* _Problem to work on_
Which lines of the items contain the word "label"? Select every such line and copy it, treating uppercase and lowercase as different.

※ ※ ※

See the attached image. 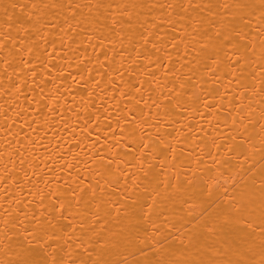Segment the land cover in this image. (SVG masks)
<instances>
[{
    "label": "bare ground",
    "instance_id": "6f19581e",
    "mask_svg": "<svg viewBox=\"0 0 264 264\" xmlns=\"http://www.w3.org/2000/svg\"><path fill=\"white\" fill-rule=\"evenodd\" d=\"M262 178L264 0H0V264H264Z\"/></svg>",
    "mask_w": 264,
    "mask_h": 264
},
{
    "label": "snow or ice",
    "instance_id": "6c2138e0",
    "mask_svg": "<svg viewBox=\"0 0 264 264\" xmlns=\"http://www.w3.org/2000/svg\"><path fill=\"white\" fill-rule=\"evenodd\" d=\"M260 188L259 190L261 191L262 194H264V178L261 179V181L259 182ZM253 189H255L257 187L256 183H253L252 185ZM241 196H247V193H241ZM27 264V262H26Z\"/></svg>",
    "mask_w": 264,
    "mask_h": 264
}]
</instances>
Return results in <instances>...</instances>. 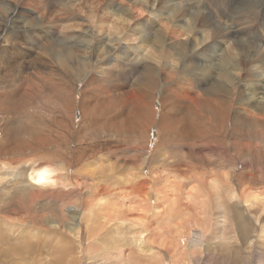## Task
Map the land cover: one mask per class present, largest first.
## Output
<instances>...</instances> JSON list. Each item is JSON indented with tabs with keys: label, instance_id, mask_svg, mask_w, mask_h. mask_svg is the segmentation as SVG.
Returning <instances> with one entry per match:
<instances>
[{
	"label": "bare ground",
	"instance_id": "bare-ground-1",
	"mask_svg": "<svg viewBox=\"0 0 264 264\" xmlns=\"http://www.w3.org/2000/svg\"><path fill=\"white\" fill-rule=\"evenodd\" d=\"M24 1L0 0L18 10V20H0V47L33 49L51 72L0 76V169L26 171L1 222L15 218L31 237L50 228L58 241L48 264H264V56H242L246 69L238 55L206 53L195 10L215 27L218 14L189 3L176 20L188 0H163L164 38L145 35L130 51L97 35L80 59L54 52L55 66L38 52L50 47L22 31ZM96 1L157 16L152 0ZM54 22L74 37L92 30L78 15ZM32 250L22 241L9 264H34Z\"/></svg>",
	"mask_w": 264,
	"mask_h": 264
},
{
	"label": "rangeland",
	"instance_id": "rangeland-1",
	"mask_svg": "<svg viewBox=\"0 0 264 264\" xmlns=\"http://www.w3.org/2000/svg\"><path fill=\"white\" fill-rule=\"evenodd\" d=\"M48 1H52V4ZM48 1H24L23 5L21 6L23 9V13L21 14L25 16L23 24L27 25L22 29V31H24V33L25 31H29L32 36H35L39 39L41 45L47 44L50 47L48 51L49 54H44L42 51L38 52L40 56H45L46 62H52L55 66L58 65L56 63V58L53 55L54 52L58 54L59 50L72 48L73 50L71 52L74 53L76 58L80 59L82 51L86 50V48L90 45V41L94 40L92 38L96 37L97 35H109L112 38L116 37L118 41L123 42L124 47H130L129 49L132 51V48L137 46L140 38L144 37L145 35H159L161 39L164 38V33L161 32L159 34V31H157V26L169 23L166 19H164L166 16L161 15V12L169 11L168 7L163 4V0H152L156 4L155 9L157 16H152L146 12L142 16H135L133 18L122 12V6L110 1ZM143 1L146 0H133V3L139 7ZM220 1L221 0H216L215 5H211L209 0H188V2L179 1V10L178 13H176L177 16L174 18L179 20L181 19V16H185L182 14L183 11L181 8L183 6L187 7L189 3V7H201V10L205 11V13L212 10L218 14L216 15L220 21V24L217 27L213 26V22L211 21L206 24L203 19L199 18L200 12L197 10H195V17L198 19H195V24L191 25L192 30L202 31L203 35L198 36V41H202V43L205 45L204 48L206 53L212 54L214 52L221 53L222 51H225L227 56L238 55V57H242L254 55V59L258 58L259 56H264V0H226L229 5L223 6H221L223 2L220 3ZM203 2L205 3L204 5ZM17 11V9H10L0 6V20L7 19V17H10L12 14H14L13 19L18 20ZM74 15H78V17L83 20L85 24L92 26L91 32L86 33L89 35L74 37L68 30H66L68 27L61 26V23L57 24L60 25L61 30L58 29L56 23L54 22L56 17L69 16L72 18ZM41 16H43L42 19L40 18ZM6 21H8V19ZM89 26L87 27L90 28ZM61 31L63 33L67 31L68 34H63ZM232 32L235 33L231 35ZM9 44L10 42L6 43L7 46H9ZM3 45L5 44H2L0 47V76L9 73L18 74L21 72L25 74L30 70H35L37 77L40 73L44 74L45 76L50 74V66L46 65L44 61L38 60L39 56L36 58V55L33 54V49L26 47V52L18 53L14 49L4 50V47L6 46L3 47ZM116 46L118 47L119 44L116 43ZM189 49L192 50L191 48H186V50ZM166 51L168 54L172 52L169 48ZM133 53H135V51H133ZM117 54L118 56H121V52H117ZM75 61L76 59L74 62ZM242 61L245 62L243 57ZM245 63L246 64H244V67L249 69V64L247 62ZM168 72L170 74L177 73V71ZM61 73L62 71L58 72V74ZM181 76L184 77L183 74H181ZM97 81L100 82L101 78L97 77ZM116 81H114V84L118 86L120 83H122V79ZM155 83V86L160 89L164 84V81L161 77H158L155 80ZM82 85L83 83L80 82V87ZM79 90L80 89L78 88V91ZM80 118L81 114L77 112V116L75 118L77 124H79ZM156 139L157 138L155 137V140ZM113 165L114 161H112L107 166ZM20 167L21 169L16 167L15 170L12 169L11 172L4 167L3 169H0V209L2 208L3 201H5L9 196L8 192L12 191V184L19 183L18 179L21 175L18 173H20L22 170V172L26 174L24 166L21 165ZM111 171L116 175L122 176V165L113 167ZM4 172H8V174L3 175ZM73 201L76 202L75 199H73ZM10 217H12V214H4L0 212V222L2 218L8 220ZM14 219L15 218H13V220ZM13 220L11 219L9 221L10 223L7 221L0 223V241L4 240L5 243L3 248L0 246V256H2L1 259L3 264H9L12 262L11 250L16 246H20L22 241L26 239L31 242L33 248L29 255V260L33 253L34 264H48L47 259L55 257V246L58 241V238L55 236L56 234L52 233V230L48 228L47 230L50 231V233L47 232L31 237L26 233V227H24L25 230L24 228L22 229L18 227V221ZM11 221L16 224H12ZM2 223H5V225ZM60 235L63 238L66 237L65 232L61 233ZM133 263L143 264L141 262ZM87 264L98 263L87 262Z\"/></svg>",
	"mask_w": 264,
	"mask_h": 264
}]
</instances>
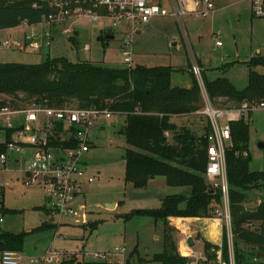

※ ※ ※

* _Task result_
    "label": "bare ground",
    "label": "snow or ice",
<instances>...</instances> JSON list. Each item is JSON indented with tabs with keys: label, instance_id, mask_svg, mask_w, mask_h. mask_svg is the segmentation as SVG.
	"label": "bare ground",
	"label": "rangeland",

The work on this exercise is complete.